- _EXERCISE OBJECTIVE_:
Can you transcribe every record below exactly as it appears?

- _INPUT RECORDS_:
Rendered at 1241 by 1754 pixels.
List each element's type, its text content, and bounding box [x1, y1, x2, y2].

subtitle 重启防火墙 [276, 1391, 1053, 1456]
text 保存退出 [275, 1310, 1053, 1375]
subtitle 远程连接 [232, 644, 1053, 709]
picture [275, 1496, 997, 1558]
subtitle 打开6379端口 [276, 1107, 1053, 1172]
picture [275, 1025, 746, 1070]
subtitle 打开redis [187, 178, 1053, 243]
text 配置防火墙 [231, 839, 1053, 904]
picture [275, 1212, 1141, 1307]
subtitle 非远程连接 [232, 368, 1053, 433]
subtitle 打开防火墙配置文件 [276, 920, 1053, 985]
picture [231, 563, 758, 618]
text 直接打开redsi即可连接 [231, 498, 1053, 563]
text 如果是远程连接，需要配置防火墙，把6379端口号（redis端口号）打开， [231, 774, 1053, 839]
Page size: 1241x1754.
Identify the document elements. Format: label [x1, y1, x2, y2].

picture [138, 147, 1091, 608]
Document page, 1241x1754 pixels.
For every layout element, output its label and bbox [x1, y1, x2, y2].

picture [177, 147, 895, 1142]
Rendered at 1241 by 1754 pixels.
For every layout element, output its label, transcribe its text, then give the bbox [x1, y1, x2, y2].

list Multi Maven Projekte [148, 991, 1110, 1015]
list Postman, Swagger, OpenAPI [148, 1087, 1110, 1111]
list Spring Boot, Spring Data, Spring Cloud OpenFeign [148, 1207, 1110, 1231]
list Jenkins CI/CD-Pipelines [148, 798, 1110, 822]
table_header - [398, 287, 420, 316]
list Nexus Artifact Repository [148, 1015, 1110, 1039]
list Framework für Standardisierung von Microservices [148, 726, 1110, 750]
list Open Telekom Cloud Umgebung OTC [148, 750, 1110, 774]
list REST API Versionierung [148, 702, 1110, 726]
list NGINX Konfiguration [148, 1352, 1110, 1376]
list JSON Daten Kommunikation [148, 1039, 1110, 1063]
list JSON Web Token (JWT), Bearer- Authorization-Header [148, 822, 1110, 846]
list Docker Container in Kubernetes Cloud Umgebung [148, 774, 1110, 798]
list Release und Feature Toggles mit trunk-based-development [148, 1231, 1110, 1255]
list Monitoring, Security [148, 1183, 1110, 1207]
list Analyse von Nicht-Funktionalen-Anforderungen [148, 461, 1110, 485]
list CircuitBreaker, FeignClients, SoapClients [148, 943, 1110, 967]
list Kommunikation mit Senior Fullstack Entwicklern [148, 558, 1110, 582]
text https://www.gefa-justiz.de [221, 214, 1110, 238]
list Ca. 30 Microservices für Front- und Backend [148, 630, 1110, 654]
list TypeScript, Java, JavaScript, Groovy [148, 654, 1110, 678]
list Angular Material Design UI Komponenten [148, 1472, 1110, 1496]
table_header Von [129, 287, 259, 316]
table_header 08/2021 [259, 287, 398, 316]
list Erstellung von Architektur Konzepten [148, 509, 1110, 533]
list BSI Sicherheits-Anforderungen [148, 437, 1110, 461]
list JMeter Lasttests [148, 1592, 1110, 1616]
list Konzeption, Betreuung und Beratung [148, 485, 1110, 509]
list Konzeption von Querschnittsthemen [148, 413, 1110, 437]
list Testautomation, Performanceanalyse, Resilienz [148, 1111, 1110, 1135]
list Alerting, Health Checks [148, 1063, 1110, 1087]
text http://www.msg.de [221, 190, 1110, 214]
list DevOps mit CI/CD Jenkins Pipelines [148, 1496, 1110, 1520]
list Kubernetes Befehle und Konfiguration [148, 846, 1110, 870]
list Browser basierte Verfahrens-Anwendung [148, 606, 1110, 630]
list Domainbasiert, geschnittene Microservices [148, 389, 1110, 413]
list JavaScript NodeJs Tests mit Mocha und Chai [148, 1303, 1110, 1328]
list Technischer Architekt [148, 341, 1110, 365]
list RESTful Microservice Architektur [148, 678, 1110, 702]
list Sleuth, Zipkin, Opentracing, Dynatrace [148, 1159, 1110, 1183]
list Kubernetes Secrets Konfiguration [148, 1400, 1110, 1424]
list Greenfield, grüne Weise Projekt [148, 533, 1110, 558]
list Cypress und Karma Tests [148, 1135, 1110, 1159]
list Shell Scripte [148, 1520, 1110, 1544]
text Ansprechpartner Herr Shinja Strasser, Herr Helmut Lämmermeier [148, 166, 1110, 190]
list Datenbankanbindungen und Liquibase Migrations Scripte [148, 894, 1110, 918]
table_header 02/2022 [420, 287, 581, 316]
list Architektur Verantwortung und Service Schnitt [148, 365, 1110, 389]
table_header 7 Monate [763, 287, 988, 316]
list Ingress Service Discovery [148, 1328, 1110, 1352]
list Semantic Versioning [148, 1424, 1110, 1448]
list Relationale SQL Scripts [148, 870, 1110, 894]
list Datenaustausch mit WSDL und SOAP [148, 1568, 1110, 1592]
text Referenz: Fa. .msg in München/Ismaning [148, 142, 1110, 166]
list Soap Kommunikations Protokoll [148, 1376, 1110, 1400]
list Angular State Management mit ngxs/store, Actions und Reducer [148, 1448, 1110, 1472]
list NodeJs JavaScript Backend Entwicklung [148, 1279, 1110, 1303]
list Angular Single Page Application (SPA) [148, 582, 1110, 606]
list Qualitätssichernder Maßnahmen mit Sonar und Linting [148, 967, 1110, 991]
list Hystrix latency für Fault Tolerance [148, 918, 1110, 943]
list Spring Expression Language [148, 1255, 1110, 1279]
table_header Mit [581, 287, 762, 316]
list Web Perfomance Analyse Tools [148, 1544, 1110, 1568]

- _SOLVED PROBLEM_:
Rendered at 1241 by 1754 pixels.
List each element's type, its text content, and bounding box [x1, y1, x2, y2].

subtitle 重启防火墙 [276, 1391, 1053, 1456]
text 保存退出 [275, 1310, 1053, 1375]
subtitle 远程连接 [232, 644, 1053, 709]
picture [275, 1496, 997, 1558]
subtitle 打开6379端口 [276, 1107, 1053, 1172]
picture [275, 1025, 746, 1070]
subtitle 打开redis [187, 178, 1053, 243]
text 配置防火墙 [231, 839, 1053, 904]
picture [275, 1212, 1141, 1307]
subtitle 非远程连接 [232, 368, 1053, 433]
subtitle 打开防火墙配置文件 [276, 920, 1053, 985]
picture [231, 563, 758, 618]
text 直接打开redsi即可连接 [231, 498, 1053, 563]
text 如果是远程连接，需要配置防火墙，把6379端口号（redis端口号）打开， [231, 774, 1053, 839]
Page size: 1241x1754.
Identify the document elements. Format: label [x1, y1, x2, y2].

picture [138, 147, 1091, 608]
Document page, 1241x1754 pixels.
For every layout element, output its label and bbox [x1, y1, x2, y2].

picture [177, 147, 895, 1142]
Rendered at 1241 by 1754 pixels.
For every layout element, output its label, transcribe its text, then give the bbox [x1, y1, x2, y2].

list Multi Maven Projekte [148, 991, 1110, 1015]
list Postman, Swagger, OpenAPI [148, 1087, 1110, 1111]
list Spring Boot, Spring Data, Spring Cloud OpenFeign [148, 1207, 1110, 1231]
list Jenkins CI/CD-Pipelines [148, 798, 1110, 822]
table_header - [398, 287, 420, 316]
list Nexus Artifact Repository [148, 1015, 1110, 1039]
list Framework für Standardisierung von Microservices [148, 726, 1110, 750]
list Open Telekom Cloud Umgebung OTC [148, 750, 1110, 774]
list REST API Versionierung [148, 702, 1110, 726]
list NGINX Konfiguration [148, 1352, 1110, 1376]
list JSON Daten Kommunikation [148, 1039, 1110, 1063]
list JSON Web Token (JWT), Bearer- Authorization-Header [148, 822, 1110, 846]
list Docker Container in Kubernetes Cloud Umgebung [148, 774, 1110, 798]
list Release und Feature Toggles mit trunk-based-development [148, 1231, 1110, 1255]
list Monitoring, Security [148, 1183, 1110, 1207]
list Analyse von Nicht-Funktionalen-Anforderungen [148, 461, 1110, 485]
list CircuitBreaker, FeignClients, SoapClients [148, 943, 1110, 967]
list Kommunikation mit Senior Fullstack Entwicklern [148, 558, 1110, 582]
text https://www.gefa-justiz.de [221, 214, 1110, 238]
list Ca. 30 Microservices für Front- und Backend [148, 630, 1110, 654]
list TypeScript, Java, JavaScript, Groovy [148, 654, 1110, 678]
list Angular Material Design UI Komponenten [148, 1472, 1110, 1496]
table_header Von [129, 287, 259, 316]
table_header 08/2021 [259, 287, 398, 316]
list Erstellung von Architektur Konzepten [148, 509, 1110, 533]
list BSI Sicherheits-Anforderungen [148, 437, 1110, 461]
list JMeter Lasttests [148, 1592, 1110, 1616]
list Konzeption, Betreuung und Beratung [148, 485, 1110, 509]
list Konzeption von Querschnittsthemen [148, 413, 1110, 437]
list Testautomation, Performanceanalyse, Resilienz [148, 1111, 1110, 1135]
list Alerting, Health Checks [148, 1063, 1110, 1087]
text http://www.msg.de [221, 190, 1110, 214]
list DevOps mit CI/CD Jenkins Pipelines [148, 1496, 1110, 1520]
list Kubernetes Befehle und Konfiguration [148, 846, 1110, 870]
list Browser basierte Verfahrens-Anwendung [148, 606, 1110, 630]
list Domainbasiert, geschnittene Microservices [148, 389, 1110, 413]
list JavaScript NodeJs Tests mit Mocha und Chai [148, 1303, 1110, 1328]
list Technischer Architekt [148, 341, 1110, 365]
list RESTful Microservice Architektur [148, 678, 1110, 702]
list Sleuth, Zipkin, Opentracing, Dynatrace [148, 1159, 1110, 1183]
list Kubernetes Secrets Konfiguration [148, 1400, 1110, 1424]
list Greenfield, grüne Weise Projekt [148, 533, 1110, 558]
list Cypress und Karma Tests [148, 1135, 1110, 1159]
list Shell Scripte [148, 1520, 1110, 1544]
text Ansprechpartner Herr Shinja Strasser, Herr Helmut Lämmermeier [148, 166, 1110, 190]
list Datenbankanbindungen und Liquibase Migrations Scripte [148, 894, 1110, 918]
table_header 02/2022 [420, 287, 581, 316]
list Architektur Verantwortung und Service Schnitt [148, 365, 1110, 389]
table_header 7 Monate [763, 287, 988, 316]
list Ingress Service Discovery [148, 1328, 1110, 1352]
list Semantic Versioning [148, 1424, 1110, 1448]
list Relationale SQL Scripts [148, 870, 1110, 894]
list Datenaustausch mit WSDL und SOAP [148, 1568, 1110, 1592]
text Referenz: Fa. .msg in München/Ismaning [148, 142, 1110, 166]
list Soap Kommunikations Protokoll [148, 1376, 1110, 1400]
list Angular State Management mit ngxs/store, Actions und Reducer [148, 1448, 1110, 1472]
list NodeJs JavaScript Backend Entwicklung [148, 1279, 1110, 1303]
list Angular Single Page Application (SPA) [148, 582, 1110, 606]
list Qualitätssichernder Maßnahmen mit Sonar und Linting [148, 967, 1110, 991]
list Hystrix latency für Fault Tolerance [148, 918, 1110, 943]
list Spring Expression Language [148, 1255, 1110, 1279]
table_header Mit [581, 287, 762, 316]
list Web Perfomance Analyse Tools [148, 1544, 1110, 1568]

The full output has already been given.